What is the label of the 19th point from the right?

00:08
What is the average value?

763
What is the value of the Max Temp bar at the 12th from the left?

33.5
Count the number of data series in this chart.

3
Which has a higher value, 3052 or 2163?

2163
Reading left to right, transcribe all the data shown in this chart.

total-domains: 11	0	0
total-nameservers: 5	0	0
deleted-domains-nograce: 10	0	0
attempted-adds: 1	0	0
::::::::
# Your goal:
Please copy every one of the rows above word for word, keeping their original order.

# Response area:
What is the label of the 19th point from the right?

00:08
What is the average value?

763
What is the value of the Max Temp bar at the 12th from the left?

33.5
Count the number of data series in this chart.

3
Which has a higher value, 3052 or 2163?

2163
Reading left to right, transcribe all the data shown in this chart.

total-domains: 11	0	0
total-nameservers: 5	0	0
deleted-domains-nograce: 10	0	0
attempted-adds: 1	0	0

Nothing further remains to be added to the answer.